Anyway, while I was at DTek looking at the WW I noticed their Pro-Core heatercore based Rads and it got me thinking. Which do you think would perform better using 3/8" out of the following:

Innovatek Dual Rad
AC Evo 240 Rad
BIX 120
BIP 120
DTek Pro-Core

This is assuming all Rad's are shrouded and I'm using the D4/MCP650 (which is quieter than the MCP 600, right?)
 
I really like the EVO240 radiator. I also have a Dtek Pro Rad and JR120 if you want ;) Hell, I have two WW's (new and old revision), a Spiral, and TC-4 REV2 :p

I can give you a serious list of Danger Den crap I have in my garage too...... I would go with the Swiftech pump, just to avoid putting money in DD's pocket :mad:
 
WarlordBB said:
Anyway, while I was at DTek looking at the WW I noticed their Pro-Core heatercore based Rads and it got me thinking. Which do you think would perform better using 3/8" out of the following:

Innovatek Dual Rad
AC Evo 240 Rad
BIX 120
BIP 120
DTek Pro-Core

This is assuming all Rad's are shrouded and I'm using the D4/MCP650 (which is quieter than the MCP 600, right?)
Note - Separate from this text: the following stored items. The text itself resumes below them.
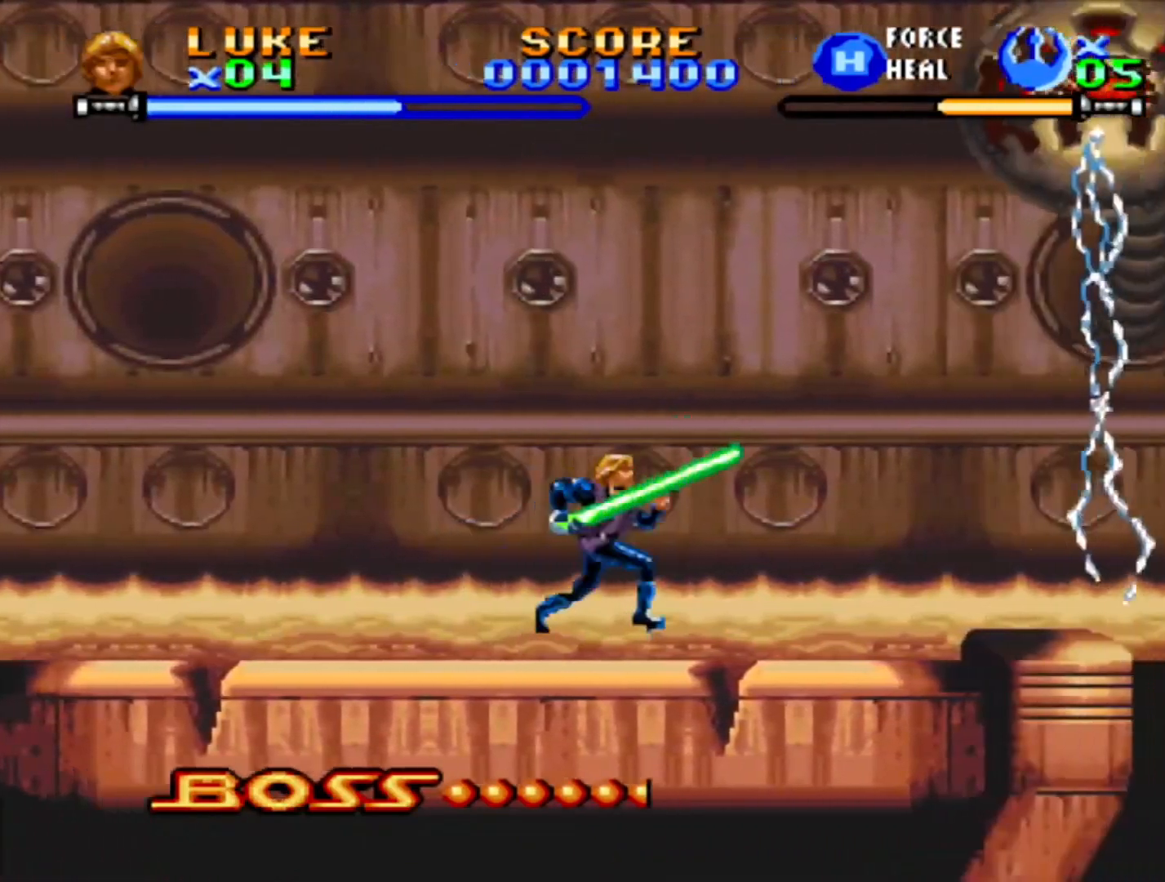
{"dt_ms": 500, "buttons": ["DPAD_LEFT"], "events": [[100, "DPAD_LEFT", "down"]]}
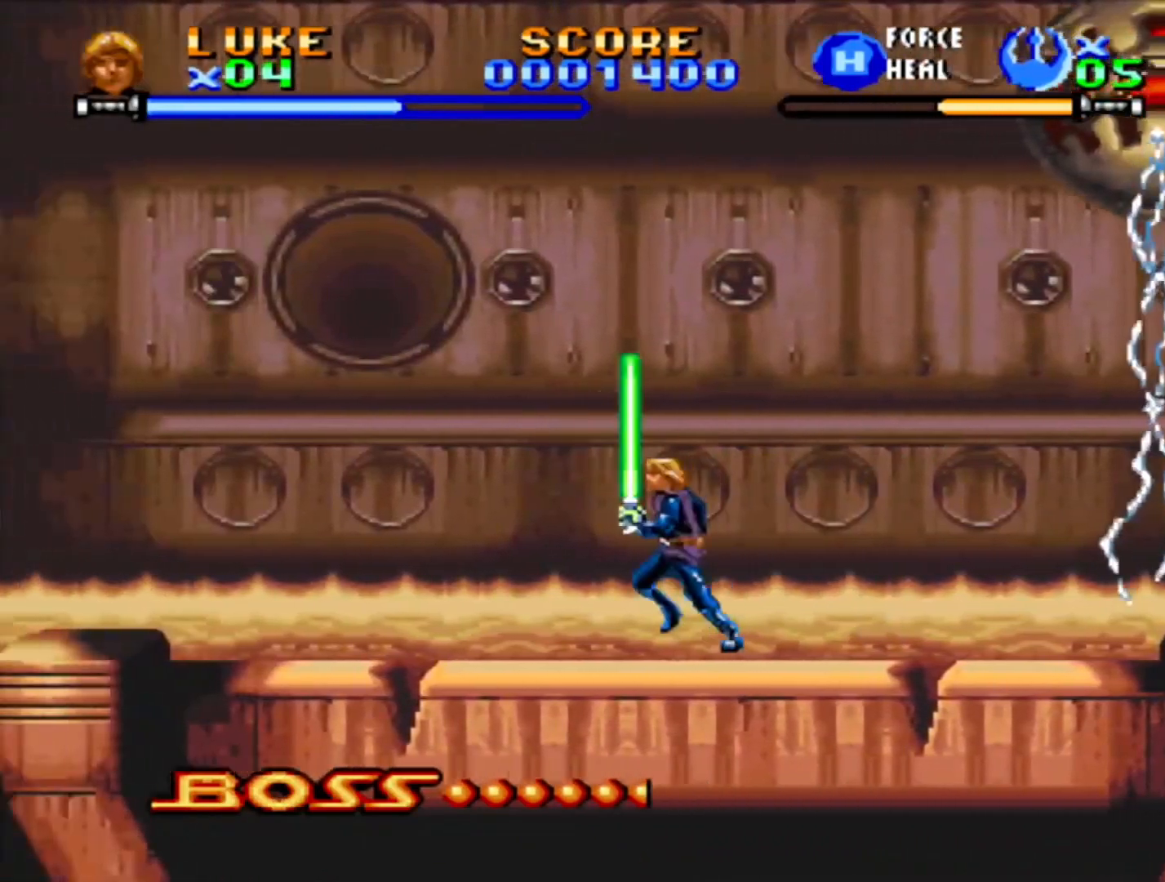
{"dt_ms": 500, "buttons": ["CROSS"], "events": [[250, "DPAD_LEFT", "up"], [267, "DPAD_RIGHT", "down"], [433, "DPAD_RIGHT", "up"], [450, "CROSS", "down"]]}
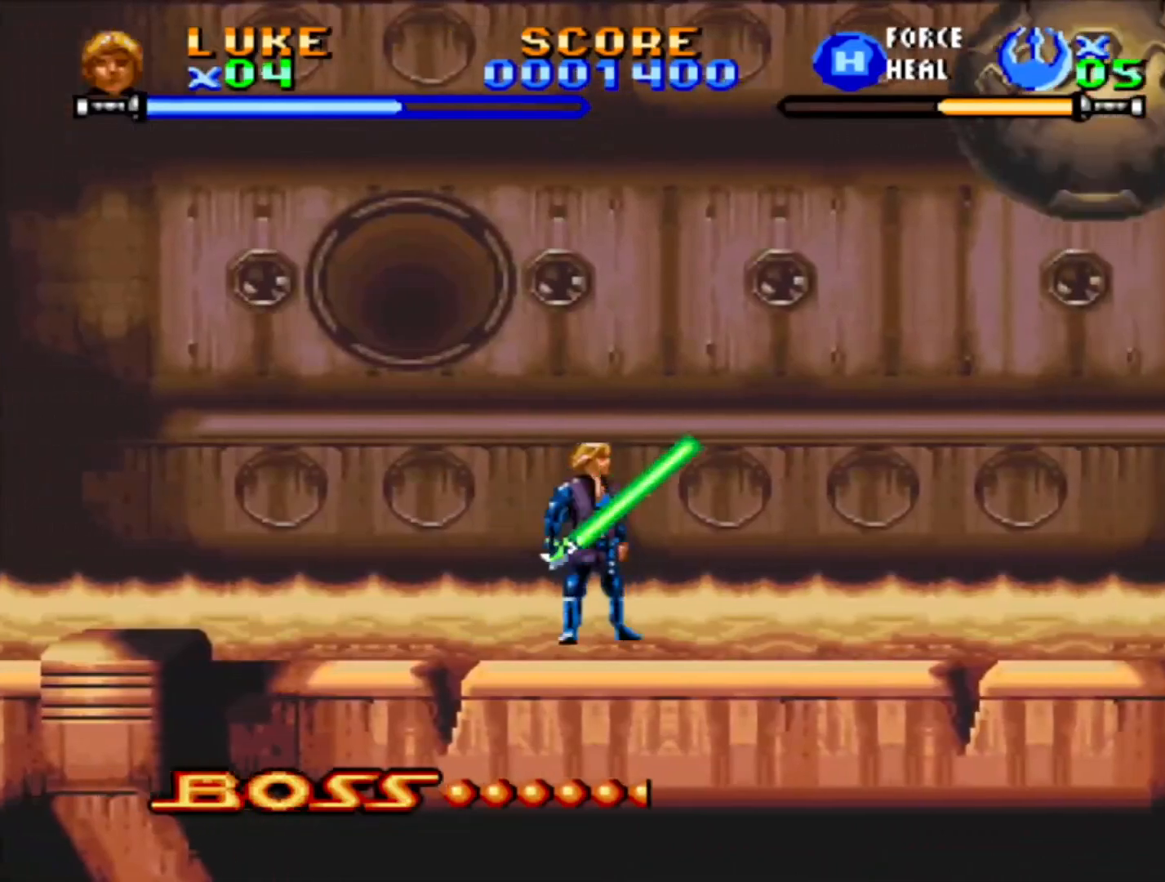
{"dt_ms": 500, "buttons": ["CROSS", "DPAD_RIGHT"], "events": [[283, "CROSS", "up"], [283, "DPAD_RIGHT", "down"], [400, "CROSS", "down"]]}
Dtek Pro Core is the least resistant and best performing of all of those, followed by the Black Ice Extreme. I'm not sure about the EVO since it'sa tubed radiator... but it definitely wins on loooks.
 
WarlordBB said:
Also, thanks for the suggestion on the WW but I just don't really want to do the Y thing (may be a stupid reason but...).

I don't like the Y either, which is why I don't have one on my new setup. Instead, I have an extra return on my heatercore. :D
 
Giblet Plus! said:
check out the 3/8" ID 5/8" OD clearflex from www.mcmaster.com, I have some and it is virtually impossible to kink. On their site it is called "chemical pvc tubing" and is .49 cents a foot.

do you tihnk the same goes for teh 1/2" stuff?
How flexible is the masterkleer tubing?
Also the antibacterial tubing looks very interesting

(I've been looking into it for a while but cannot decide on my own)
 
DryFire said:
do you tihnk the same goes for teh 1/2" stuff?
How flexible is the masterkleer tubing?
Also the antibacterial tubing looks very interesting

(I've been looking into it for a while but cannot decide on my own)

Yes, I have 1/2" ID 3/4" OD tubing from there that is really Clearflex 60.

Masterkleer is supposed to be at least comparable to clearflex, but I don't have experience with it.